BAGENALL, Nicholas (1629-1712), of Plas Newydd, Anglesey.

Published in The History of Parliament: the House of Commons 1660-1690, ed. B.D. Henning, 1983
Available from Boydell and Brewer

Constituency

Dates

Family and Education

b. 9 Aug. 1629, o.s. of Arthur Bagenall of Plas Newydd by Magdalen, da. and coh. of Sir Richard Trevor of Trevalun, Denb. m. (1) 8 Aug. 1671, Sidney (d.1684), da. of Roger Grosvenor of Eaton Hall, Cheshire, 3da. d.v.p.; (2) 11 Feb. 1686, Lady Anne Bruce, da. of Robert Bruce, 1st Earl of Ailesbury, 1s. d.v.p. 1da. suc. fa. 1643.1

Offices Held

Commr. for assessment, Anglesey 1647-8, Aug. 1660-80, Caern. Aug. 1660-3, 1664-80, Anglesey and Caern. 1689-90; j.p. Anglesey 1650-3, c. June 1660-Apr. 1688, Oct. 1688-d., Caern. by 1701-d.; sheriff, Anglesey 1661-2, dep. lt. 1661-?80, 1689-d., commr. for loyal and indigent officers 1662, custos rot. 1689-90.2

FRS 1664.

Biography

Bagenall’s grandfather lent money to the last Welsh owner of Plas Newydd, eventually foreclosing on the mortgage and sitting for Anglesey in the 1586 Parliament.
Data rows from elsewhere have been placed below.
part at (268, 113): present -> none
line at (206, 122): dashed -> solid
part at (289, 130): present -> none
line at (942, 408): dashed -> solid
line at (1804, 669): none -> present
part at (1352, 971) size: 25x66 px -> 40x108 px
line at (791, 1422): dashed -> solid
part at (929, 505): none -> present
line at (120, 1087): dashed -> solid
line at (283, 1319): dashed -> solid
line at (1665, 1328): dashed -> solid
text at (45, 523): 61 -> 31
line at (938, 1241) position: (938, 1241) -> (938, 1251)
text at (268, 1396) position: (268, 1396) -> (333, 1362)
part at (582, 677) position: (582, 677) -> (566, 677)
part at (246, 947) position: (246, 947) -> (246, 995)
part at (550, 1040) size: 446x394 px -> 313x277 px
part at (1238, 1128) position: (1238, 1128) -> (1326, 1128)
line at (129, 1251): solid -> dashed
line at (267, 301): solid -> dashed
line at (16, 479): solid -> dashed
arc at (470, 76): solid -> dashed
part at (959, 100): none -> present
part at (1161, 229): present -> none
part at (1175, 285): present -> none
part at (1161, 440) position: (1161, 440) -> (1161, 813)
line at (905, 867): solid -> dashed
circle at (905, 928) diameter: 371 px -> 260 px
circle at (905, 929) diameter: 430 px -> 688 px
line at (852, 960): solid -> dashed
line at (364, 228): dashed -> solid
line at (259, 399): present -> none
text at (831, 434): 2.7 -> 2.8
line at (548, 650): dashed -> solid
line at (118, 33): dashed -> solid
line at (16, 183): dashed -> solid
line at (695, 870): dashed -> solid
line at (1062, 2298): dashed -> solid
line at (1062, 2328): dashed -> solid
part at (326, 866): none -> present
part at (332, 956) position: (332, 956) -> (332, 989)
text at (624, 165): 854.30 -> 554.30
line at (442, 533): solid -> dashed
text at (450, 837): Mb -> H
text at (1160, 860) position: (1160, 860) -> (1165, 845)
Bagenall was born at Bath, probably prematurely, for he was hastily baptized by the curate of the abbey in the absence of the vicar and the intended godparents. Nevertheless, he lived to be an octogenarian. During his minority his mother added to the property, which included workable deposits of lead, and when he came of age it was second in the island only to the Bulkeley estate. Bagenall has sometimes been confused with an Irish cousin, a Roman Catholic; but he was clearly a Protestant, being appointed to local office by the Long Parliament and the Rump. In 1655 he was arrested on a charge of plotting to surprise the garrison of Beaumaris; his confession implicated nobody but his cousin, Nicholas Bayly, and then only after a promise of pardon. In 1658 he was granted a pass to go to France.3

Bagenall succeeded in breaking the Bulkeley monopoly of the representation of Anglesey in 1661, but he was not an active Member, serving on only three committees in 18 years. He was added to the committees for restraining leather exports in 1662 and suppressing rogues and vagabonds in 1663, but thenceforward, until the last session of the Cavalier Parliament, his name only appears in the Journals when requesting leave, and he made no recorded speeches. On 14 Jan. 1667, he obtained a pass ‘overseas’. Nevertheless, in 1677 Shaftesbury classed him as ‘thrice worthy’. On 26 Oct. 1678 he was added to the committee to search the papers of the Roman Catholic lawyer Langhorne, but his interest in the Popish Plot was short-lived, for on 18 Dec. he defaulted on a call of the House. He probably never stood again; he was removed from the lieutenancy, and in 1684 obtained a licence to travel to France for six months for his health and private affairs. He evaded the lord president’s questions on the repeal of the Test Act and Penal Laws by pleading that he was ‘ill of the spleen to so high a degree that he could not come’, and was removed from local office. Presumably he welcomed the Revolution, after which he was appointed custos rotulorum. He died in 1712, leaving his estate to his cousin Edward Bayly, whose son Nicholas sat for Anglesey in several 18th century Parliaments as an independent Whig.4

Ref Volumes: 1660-1690

Author: A. M. Mimardière

Notes

  • 1. Bath Abbey (Harl. Soc. Reg. xxvii), 26; J. E. Griffith, Peds. of Anglesey and Caern. Fams. 57; W. M. Myddelton, Chirk Castle Accounts 1666-1753, 49; F. A. Blaydes, Gen. Beds. 4.
  • 2. CSP Dom. 1689-90, p. 27.
  • 3. Arch. Camb. xiv. 102-3; Cal. Wynn Pprs. 363; P. Bagenal, Vicissitudes of an Anglo-Irish Fam. 65; Thurloe, iii. 125, 128; CSP Dom. 1658-9, p. 581.
  • 4. CSP Dom. 1666-7, p. 453; 1684-5, p. 141; Arch. Camb. (ser. 3), xiv. 113.